_Assignment_. Take the listing below and write it out again exactly, skipping any picture that it holds.

########################################

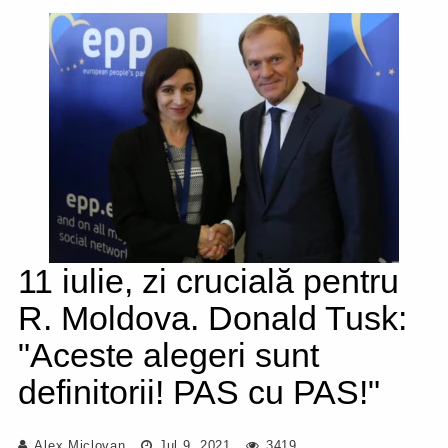
11 iulie, zi crucială pentru
R. Moldova. Donald Tusk:
"Aceste alegeri sunt
definitorii! PAS cu PAS!"
Alex Miclovan
Jul 9, 2021
3419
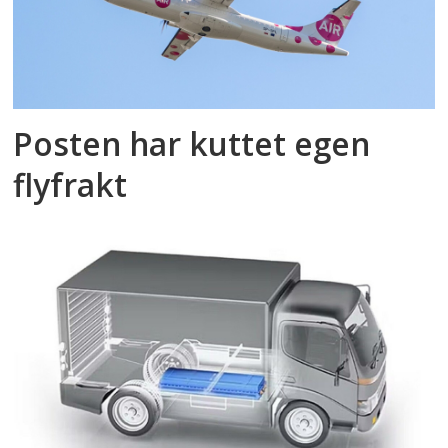
Posten har kuttet egen
flyfrakt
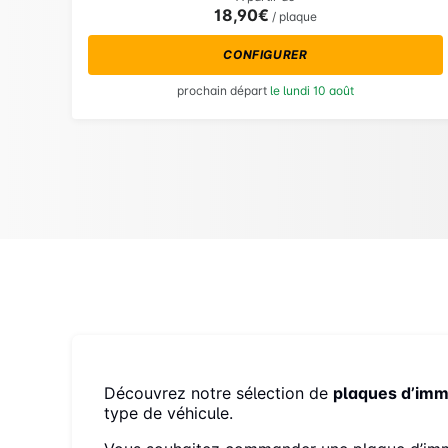
18,90€
/ plaque
CONFIGURER
prochain départ
le lundi 10 août
Découvrez notre sélection de
plaques d’imm
type de véhicule.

########################################

_Answer box_.
11 iulie, zi crucială pentru
R. Moldova. Donald Tusk:
"Aceste alegeri sunt
definitorii! PAS cu PAS!"
Alex Miclovan
Jul 9, 2021
3419
Posten har kuttet egen
flyfrakt
18,90€
/ plaque
CONFIGURER
prochain départ
le lundi 10 août
Découvrez notre sélection de
plaques d’imm
type de véhicule.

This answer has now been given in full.